*PROMPT*: Scan the entries below for the word "LIST", then copy each line that holds it.

Data extracted from a collection
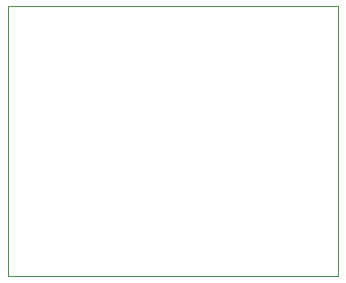
<source format=gtp>
G75*
G70*
%OFA0B0*%
%FSLAX24Y24*%
%IPPOS*%
%LPD*%
%AMOC8*
5,1,8,0,0,1.08239X$1,22.5*
%
%ADD10C,0.0000*%
D10*
X000151Y000151D02*
X000151Y009151D01*
X011151Y009151D01*
X011151Y000151D01*
X000151Y000151D01*
M02*

</source>
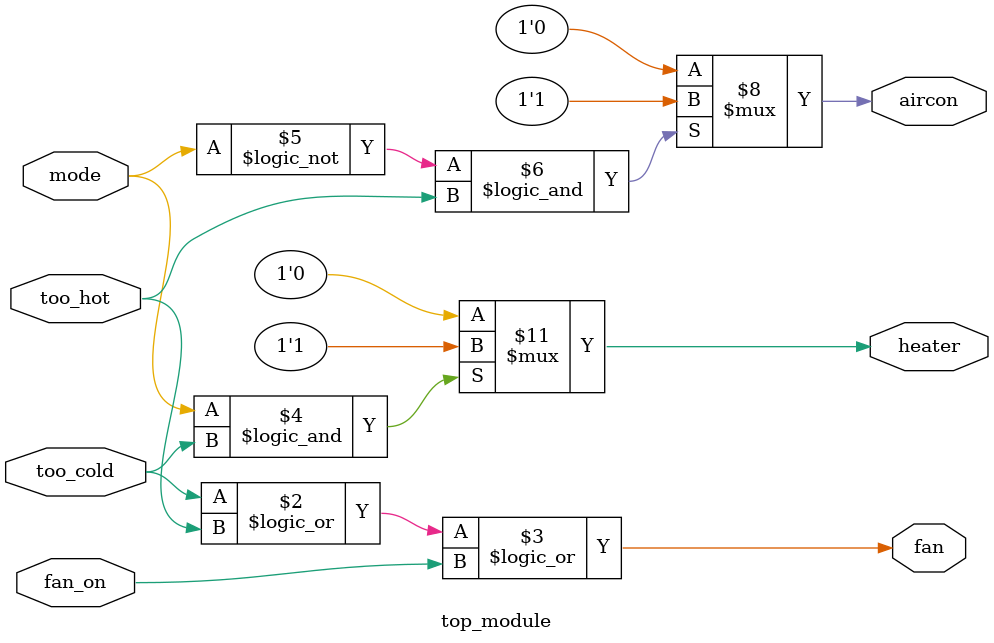
<source format=sv>
module top_module(
    input mode,
    input too_cold, 
    input too_hot,
    input fan_on,
    output reg heater,
    output reg aircon,
    output reg fan
);

always @(*) begin
    // Control the fan
    fan = (too_cold || too_hot || fan_on);
    
    // Control the heater
    if (mode && too_cold) begin
        heater = 1'b1;
    end else begin
        heater = 1'b0;
    end
    
    // Control the air conditioner
    if (!mode && too_hot) begin
        aircon = 1'b1;
    end else begin
        aircon = 1'b0;
    end
end

endmodule

</source>
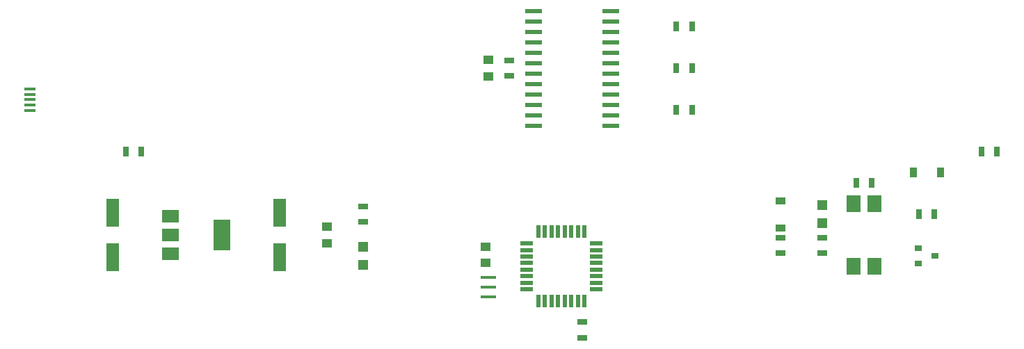
<source format=gtp>
G04 #@! TF.FileFunction,Paste,Top*
%FSLAX46Y46*%
G04 Gerber Fmt 4.6, Leading zero omitted, Abs format (unit mm)*
G04 Created by KiCad (PCBNEW 4.0.7-e2-6376~58~ubuntu16.04.1) date Fri Oct 20 12:03:34 2017*
%MOMM*%
%LPD*%
G01*
G04 APERTURE LIST*
%ADD10C,0.100000*%
%ADD11R,1.250000X1.000000*%
%ADD12R,0.900000X0.800000*%
%ADD13R,1.300000X0.700000*%
%ADD14R,0.700000X1.300000*%
%ADD15R,2.000000X0.600000*%
%ADD16R,1.200000X1.200000*%
%ADD17R,1.780000X2.000000*%
%ADD18R,2.000000X3.800000*%
%ADD19R,2.000000X1.500000*%
%ADD20R,1.600000X3.500000*%
%ADD21R,1.200000X0.900000*%
%ADD22R,0.900000X1.200000*%
%ADD23R,1.350000X0.400000*%
%ADD24R,1.900000X0.400000*%
%ADD25R,1.600000X0.550000*%
%ADD26R,0.550000X1.600000*%
G04 APERTURE END LIST*
D10*
D11*
X60960000Y37830000D03*
X60960000Y35830000D03*
D12*
X113300000Y14920000D03*
X113300000Y13020000D03*
X115300000Y13970000D03*
D13*
X96520000Y14290000D03*
X96520000Y16190000D03*
X63500000Y35880000D03*
X63500000Y37780000D03*
D14*
X85725000Y41910000D03*
X83825000Y41910000D03*
X85720000Y36830000D03*
X83820000Y36830000D03*
X18730000Y26670000D03*
X16830000Y26670000D03*
D13*
X101600000Y14290000D03*
X101600000Y16190000D03*
D14*
X105730000Y22860000D03*
X107630000Y22860000D03*
X113350000Y19050000D03*
X115250000Y19050000D03*
D15*
X75820000Y29845000D03*
X75820000Y31115000D03*
X75820000Y32385000D03*
X75820000Y33655000D03*
X75820000Y34925000D03*
X75820000Y36195000D03*
X75820000Y37465000D03*
X75820000Y38735000D03*
X75820000Y40005000D03*
X75820000Y41275000D03*
X75820000Y42545000D03*
X75820000Y43815000D03*
X66420000Y43815000D03*
X66420000Y42545000D03*
X66420000Y41275000D03*
X66420000Y40005000D03*
X66420000Y38735000D03*
X66420000Y37465000D03*
X66420000Y36195000D03*
X66420000Y34925000D03*
X66420000Y33655000D03*
X66420000Y32385000D03*
X66420000Y31115000D03*
X66420000Y29845000D03*
D16*
X101600000Y20150000D03*
X101600000Y17950000D03*
X45720000Y12870000D03*
X45720000Y15070000D03*
D13*
X45720000Y18100000D03*
X45720000Y20000000D03*
D17*
X107950000Y20320000D03*
X105410000Y12700000D03*
X105410000Y20320000D03*
X107950000Y12700000D03*
D18*
X28550000Y16510000D03*
D19*
X22250000Y16510000D03*
X22250000Y14210000D03*
X22250000Y18810000D03*
D13*
X72390000Y4005500D03*
X72390000Y5905500D03*
D14*
X120970000Y26670000D03*
X122870000Y26670000D03*
D20*
X15240000Y13810000D03*
X15240000Y19210000D03*
X35560000Y13810000D03*
X35560000Y19210000D03*
D21*
X96520000Y20700000D03*
X96520000Y17400000D03*
D22*
X115950000Y24130000D03*
X112650000Y24130000D03*
D23*
X5160000Y34320000D03*
X5160000Y33670000D03*
X5160000Y33020000D03*
X5160000Y32370000D03*
X5160000Y31720000D03*
D14*
X83825000Y31750000D03*
X85725000Y31750000D03*
D24*
X60960000Y10160000D03*
X60960000Y8960000D03*
X60960000Y11360000D03*
D11*
X41275000Y15510000D03*
X41275000Y17510000D03*
X60579000Y15113000D03*
X60579000Y13113000D03*
D25*
X65600000Y15500000D03*
X65600000Y14700000D03*
X65600000Y13900000D03*
X65600000Y13100000D03*
X65600000Y12300000D03*
X65600000Y11500000D03*
X65600000Y10700000D03*
X65600000Y9900000D03*
D26*
X67050000Y8450000D03*
X67850000Y8450000D03*
X68650000Y8450000D03*
X69450000Y8450000D03*
X70250000Y8450000D03*
X71050000Y8450000D03*
X71850000Y8450000D03*
X72650000Y8450000D03*
D25*
X74100000Y9900000D03*
X74100000Y10700000D03*
X74100000Y11500000D03*
X74100000Y12300000D03*
X74100000Y13100000D03*
X74100000Y13900000D03*
X74100000Y14700000D03*
X74100000Y15500000D03*
D26*
X72650000Y16950000D03*
X71850000Y16950000D03*
X71050000Y16950000D03*
X70250000Y16950000D03*
X69450000Y16950000D03*
X68650000Y16950000D03*
X67850000Y16950000D03*
X67050000Y16950000D03*
M02*

</source>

*SOLUTION*:
G04 APERTURE LIST*
G04 APERTURE END LIST*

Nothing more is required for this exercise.